> _WHAT IS BEING ASKED_
Nothing but an exact reprint of the records is to be returned.

___ DATA SUPPLIED ___

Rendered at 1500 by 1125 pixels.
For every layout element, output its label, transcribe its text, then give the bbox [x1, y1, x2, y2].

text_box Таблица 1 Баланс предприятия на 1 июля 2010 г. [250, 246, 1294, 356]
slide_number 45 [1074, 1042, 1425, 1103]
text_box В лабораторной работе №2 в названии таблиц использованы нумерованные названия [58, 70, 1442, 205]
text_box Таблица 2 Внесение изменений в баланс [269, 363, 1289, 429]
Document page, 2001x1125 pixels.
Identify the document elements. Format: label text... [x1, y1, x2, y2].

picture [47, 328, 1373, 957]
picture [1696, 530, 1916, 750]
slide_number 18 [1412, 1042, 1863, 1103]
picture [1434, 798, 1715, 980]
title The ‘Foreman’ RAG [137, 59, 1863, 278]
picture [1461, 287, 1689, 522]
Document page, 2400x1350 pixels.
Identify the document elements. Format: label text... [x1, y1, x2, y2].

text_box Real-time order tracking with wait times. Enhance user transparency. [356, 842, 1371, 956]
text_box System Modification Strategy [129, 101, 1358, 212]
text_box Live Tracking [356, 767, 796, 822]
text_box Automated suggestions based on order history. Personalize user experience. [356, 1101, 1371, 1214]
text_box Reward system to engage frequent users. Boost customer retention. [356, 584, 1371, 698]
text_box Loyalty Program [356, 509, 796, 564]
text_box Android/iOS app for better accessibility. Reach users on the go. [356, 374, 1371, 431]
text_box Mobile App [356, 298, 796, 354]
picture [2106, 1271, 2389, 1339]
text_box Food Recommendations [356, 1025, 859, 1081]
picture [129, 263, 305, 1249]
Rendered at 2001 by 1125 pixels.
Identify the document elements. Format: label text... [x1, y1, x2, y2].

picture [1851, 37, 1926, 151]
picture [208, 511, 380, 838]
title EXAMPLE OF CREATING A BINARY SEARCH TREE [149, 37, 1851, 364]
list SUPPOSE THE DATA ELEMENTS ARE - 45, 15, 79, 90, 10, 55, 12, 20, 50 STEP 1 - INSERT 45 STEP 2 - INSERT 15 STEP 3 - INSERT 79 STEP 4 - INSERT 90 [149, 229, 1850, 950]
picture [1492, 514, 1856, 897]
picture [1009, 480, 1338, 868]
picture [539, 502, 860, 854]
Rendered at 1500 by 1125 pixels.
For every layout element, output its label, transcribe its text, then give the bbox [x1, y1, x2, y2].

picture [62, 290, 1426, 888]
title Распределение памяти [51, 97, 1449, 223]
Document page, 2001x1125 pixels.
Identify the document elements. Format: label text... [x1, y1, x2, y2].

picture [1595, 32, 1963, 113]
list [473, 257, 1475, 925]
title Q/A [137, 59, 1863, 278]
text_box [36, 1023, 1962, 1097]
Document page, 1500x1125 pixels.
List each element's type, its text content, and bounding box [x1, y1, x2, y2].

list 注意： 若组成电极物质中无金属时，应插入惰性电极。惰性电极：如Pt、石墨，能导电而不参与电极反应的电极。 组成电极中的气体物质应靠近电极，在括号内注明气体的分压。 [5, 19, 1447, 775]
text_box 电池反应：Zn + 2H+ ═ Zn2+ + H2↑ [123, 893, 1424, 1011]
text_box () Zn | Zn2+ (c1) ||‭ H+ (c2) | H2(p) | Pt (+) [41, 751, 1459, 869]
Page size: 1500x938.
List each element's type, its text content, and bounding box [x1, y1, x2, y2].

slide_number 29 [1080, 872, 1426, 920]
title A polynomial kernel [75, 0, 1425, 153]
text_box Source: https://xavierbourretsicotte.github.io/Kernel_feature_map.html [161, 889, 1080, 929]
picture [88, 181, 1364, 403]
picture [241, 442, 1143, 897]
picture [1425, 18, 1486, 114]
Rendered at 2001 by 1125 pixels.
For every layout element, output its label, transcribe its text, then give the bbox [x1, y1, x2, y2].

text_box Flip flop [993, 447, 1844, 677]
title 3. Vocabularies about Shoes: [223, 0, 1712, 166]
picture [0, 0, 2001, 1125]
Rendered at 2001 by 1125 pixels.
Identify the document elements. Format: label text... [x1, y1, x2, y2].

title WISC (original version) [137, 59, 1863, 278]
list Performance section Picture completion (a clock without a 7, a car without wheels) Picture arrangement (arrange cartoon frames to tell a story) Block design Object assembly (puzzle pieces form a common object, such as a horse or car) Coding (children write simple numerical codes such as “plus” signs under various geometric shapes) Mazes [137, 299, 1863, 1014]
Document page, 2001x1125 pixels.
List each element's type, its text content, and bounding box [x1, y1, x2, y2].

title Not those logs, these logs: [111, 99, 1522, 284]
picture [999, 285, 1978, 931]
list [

___

> _SOLUTION FOR THIS EXERCISE_
Rendered at 1500 by 1125 pixels.
For every layout element, output its label, transcribe its text, then give the bbox [x1, y1, x2, y2].

text_box Таблица 1 Баланс предприятия на 1 июля 2010 г. [250, 246, 1294, 356]
slide_number 45 [1074, 1042, 1425, 1103]
text_box В лабораторной работе №2 в названии таблиц использованы нумерованные названия [58, 70, 1442, 205]
text_box Таблица 2 Внесение изменений в баланс [269, 363, 1289, 429]
Document page, 2001x1125 pixels.
Identify the document elements. Format: label text... [x1, y1, x2, y2].

picture [47, 328, 1373, 957]
picture [1696, 530, 1916, 750]
slide_number 18 [1412, 1042, 1863, 1103]
picture [1434, 798, 1715, 980]
title The ‘Foreman’ RAG [137, 59, 1863, 278]
picture [1461, 287, 1689, 522]
Document page, 2400x1350 pixels.
Identify the document elements. Format: label text... [x1, y1, x2, y2].

text_box Real-time order tracking with wait times. Enhance user transparency. [356, 842, 1371, 956]
text_box System Modification Strategy [129, 101, 1358, 212]
text_box Live Tracking [356, 767, 796, 822]
text_box Automated suggestions based on order history. Personalize user experience. [356, 1101, 1371, 1214]
text_box Reward system to engage frequent users. Boost customer retention. [356, 584, 1371, 698]
text_box Loyalty Program [356, 509, 796, 564]
text_box Android/iOS app for better accessibility. Reach users on the go. [356, 374, 1371, 431]
text_box Mobile App [356, 298, 796, 354]
picture [2106, 1271, 2389, 1339]
text_box Food Recommendations [356, 1025, 859, 1081]
picture [129, 263, 305, 1249]
Rendered at 2001 by 1125 pixels.
Identify the document elements. Format: label text... [x1, y1, x2, y2].

picture [1851, 37, 1926, 151]
picture [208, 511, 380, 838]
title EXAMPLE OF CREATING A BINARY SEARCH TREE [149, 37, 1851, 364]
list SUPPOSE THE DATA ELEMENTS ARE - 45, 15, 79, 90, 10, 55, 12, 20, 50 STEP 1 - INSERT 45 STEP 2 - INSERT 15 STEP 3 - INSERT 79 STEP 4 - INSERT 90 [149, 229, 1850, 950]
picture [1492, 514, 1856, 897]
picture [1009, 480, 1338, 868]
picture [539, 502, 860, 854]
Rendered at 1500 by 1125 pixels.
For every layout element, output its label, transcribe its text, then give the bbox [x1, y1, x2, y2].

picture [62, 290, 1426, 888]
title Распределение памяти [51, 97, 1449, 223]
Document page, 2001x1125 pixels.
Identify the document elements. Format: label text... [x1, y1, x2, y2].

picture [1595, 32, 1963, 113]
list [473, 257, 1475, 925]
title Q/A [137, 59, 1863, 278]
text_box [36, 1023, 1962, 1097]
Document page, 1500x1125 pixels.
List each element's type, its text content, and bounding box [x1, y1, x2, y2].

list 注意： 若组成电极物质中无金属时，应插入惰性电极。惰性电极：如Pt、石墨，能导电而不参与电极反应的电极。 组成电极中的气体物质应靠近电极，在括号内注明气体的分压。 [5, 19, 1447, 775]
text_box 电池反应：Zn + 2H+ ═ Zn2+ + H2↑ [123, 893, 1424, 1011]
text_box () Zn | Zn2+ (c1) ||‭ H+ (c2) | H2(p) | Pt (+) [41, 751, 1459, 869]
Page size: 1500x938.
List each element's type, its text content, and bounding box [x1, y1, x2, y2].

slide_number 29 [1080, 872, 1426, 920]
title A polynomial kernel [75, 0, 1425, 153]
text_box Source: https://xavierbourretsicotte.github.io/Kernel_feature_map.html [161, 889, 1080, 929]
picture [88, 181, 1364, 403]
picture [241, 442, 1143, 897]
picture [1425, 18, 1486, 114]
Rendered at 2001 by 1125 pixels.
For every layout element, output its label, transcribe its text, then give the bbox [x1, y1, x2, y2].

text_box Flip flop [993, 447, 1844, 677]
title 3. Vocabularies about Shoes: [223, 0, 1712, 166]
picture [0, 0, 2001, 1125]
Rendered at 2001 by 1125 pixels.
Identify the document elements. Format: label text... [x1, y1, x2, y2].

title WISC (original version) [137, 59, 1863, 278]
list Performance section Picture completion (a clock without a 7, a car without wheels) Picture arrangement (arrange cartoon frames to tell a story) Block design Object assembly (puzzle pieces form a common object, such as a horse or car) Coding (children write simple numerical codes such as “plus” signs under various geometric shapes) Mazes [137, 299, 1863, 1014]
Document page, 2001x1125 pixels.
List each element's type, its text content, and bounding box [x1, y1, x2, y2].

title Not those logs, these logs: [111, 99, 1522, 284]
picture [999, 285, 1978, 931]
list [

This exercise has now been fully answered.